В первый день нас разделили по отрядам. Собственные пожелания не учитывались, да у меня, признаться, их и не было: мне достался восьмой отряд, Славке – пятый, а Андрюхе – четвертый. Славке в напарницы досталась стройная миловидная девушка Наташа с исторического факультета, а Андре – горбоносая поджарая Света с юрфака. Мне же в напарницы дали волоокую чернобровую черноволосую Нину Социалидзе. Фамилия меня сразила наповал. Когда ее огласили, Андрюха засмеялся самым безжалостным и бестактным образом. Директор рассердился.
– Что смешного, Бычков?
Андрюха опустил голову, но плечи его вздрагивали. Директор запунцовел.
– Предупреждаю, вы несете ответственность за детей головой. Смех здесь неуместен. Головой!
Сдались ему наши головы. Социалидзе ждала меня у крыльца после собрания. Она улыбалась.
– Пойдемте, я покажу вам отряд.
Я забрал свой чемодан и мы потащились в самый конец лагеря, где находился наш восьмой отряд. По дороге нас нагнала Сидорчук.
– Блин, это все старшая напортачила. Она распределяла, кто куда. Я просила ее, чтоб меня поставили вместе со Светкой, а дали какую-то Ларису. Я ее в глаза не видела.
Моя Нина сжалась и косилась на Сидорчук с испугом. Вот уж, действительно, редкое сочетание столь ярких противоположностей. Сидорчук была словно создана для борьбы.
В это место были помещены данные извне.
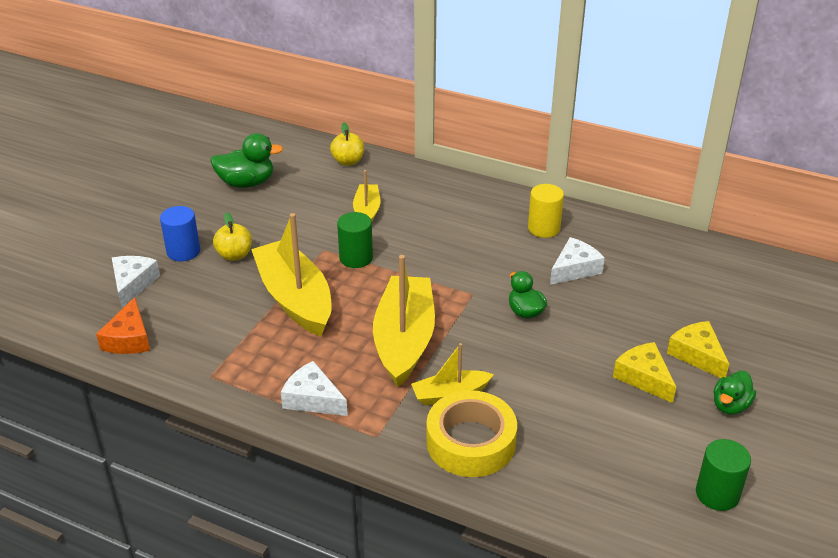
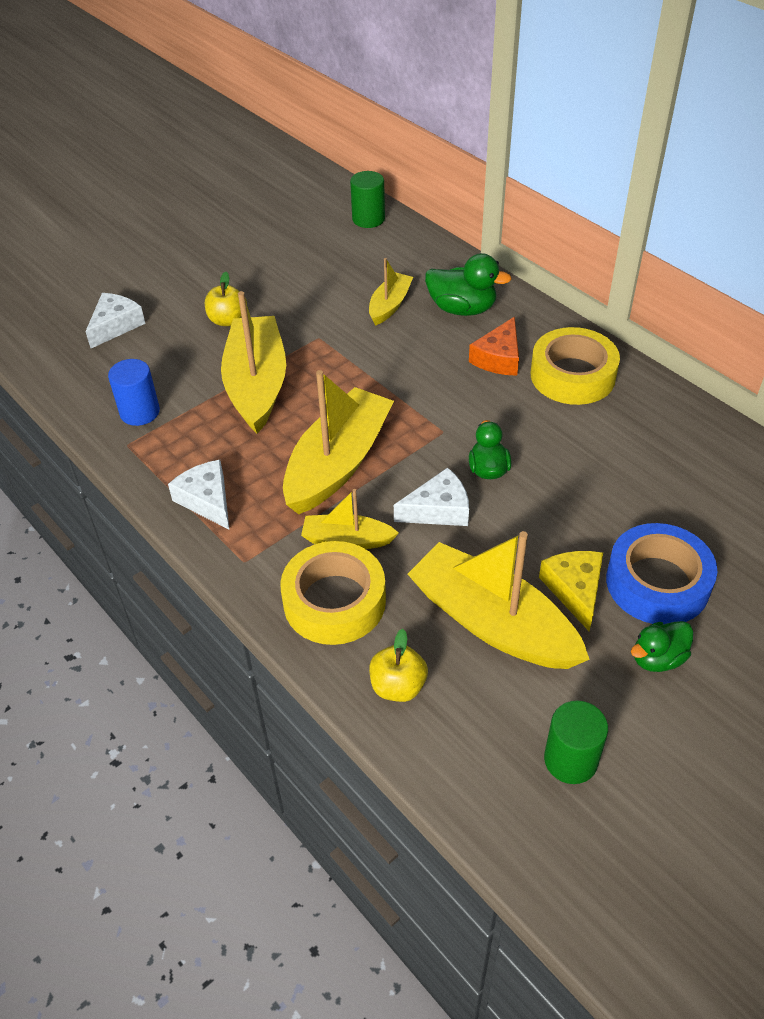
camera: 25 degrees right, 10 degrees up
(129, 338) = (78, 382): orange cheese -> orange cheese (498, 358)
(183, 251) = (182, 303): blue cylinder -> blue cylinder (140, 412)
(247, 183) = (287, 243): green duck -> green duck (462, 309)
(348, 161) = (405, 242): yellow apple -> yellow apple (398, 686)
(356, 258) = (345, 356): green cylinder -> green cylinder (368, 219)
(544, 228) = (572, 375): yellow cylinder -> yellow tape
(574, 269) = (577, 434): white cheese -> white cheese (438, 509)
(600, 419) = (492, 622): none -> yellow boat
(697, 355) = (657, 583): yellow cheese -> blue tape

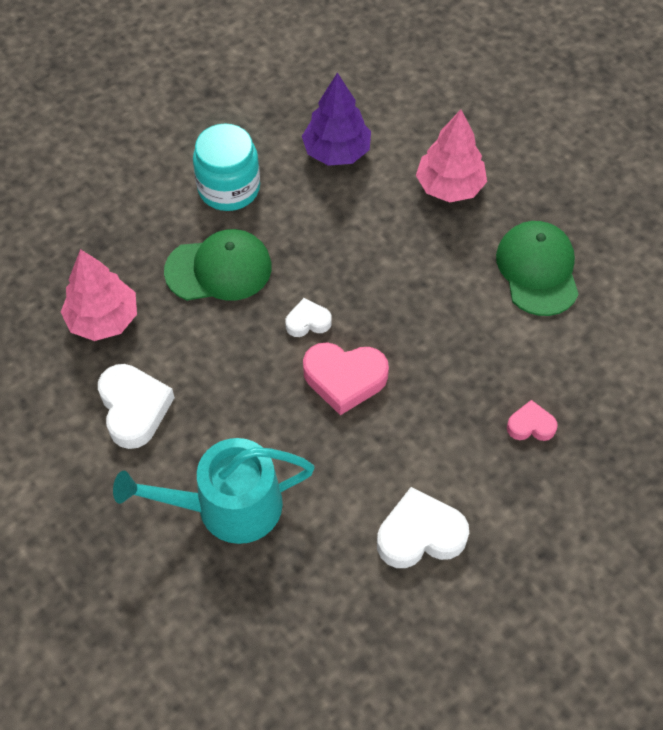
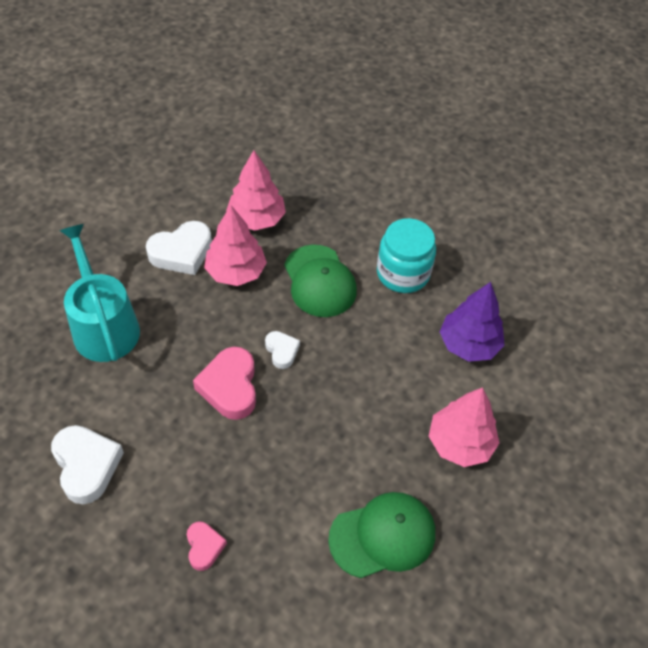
camera: 75 degrees right, 5 degrees down
(182, 352) = (236, 272): none -> pink tree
Ее выточенное из бронзы решительным резцом лицо словно просилось на плакат: «А ты, мущина, разве не хочешь меня?!» Ее властный металлический голос, которым она вела душеспасительную беседу с детьми, можно было услышать на противоположном конце лагеря; она не смотрела на человека – она взвешивала его на глаз, и определив вес, задавала тон будущих отношений с агрессивным упрямством. Она просто не знала преград, если хотела чего-нибудь. Папа у нее работал следователем областной прокуратуры и про его жестокосердечность говорили вполголоса.
Социалидзе ругаться не умела вовсе. Ее папа был деканом физического факультета ЛГУ, мама доцентом филологического. Была в ней врожденная восточная утонченность, дополненная русским интеллигентским воспитанием до такого совершенства, что я чувствовал себя с ней неловким медведем даже в молчаливом присутствии. Голос она имела тихий и мелодичный, пальцы длинные и даже на вид бесконечно ласковые и нежные, движения – изящные, словно поставленные хорошим мастером-хореографом. Меня иногда посещала дерзкая мысль: знает ли она хоть одно матерное слово и что будет, если я ущипну ее за попу. Но сколько бы я не воспалял свое воображение, выйти за рамки приличного мне так и не удавалось. Всякая похабщина конфузливо скукоживалась под взглядом ее беззащитных ласковых глаз.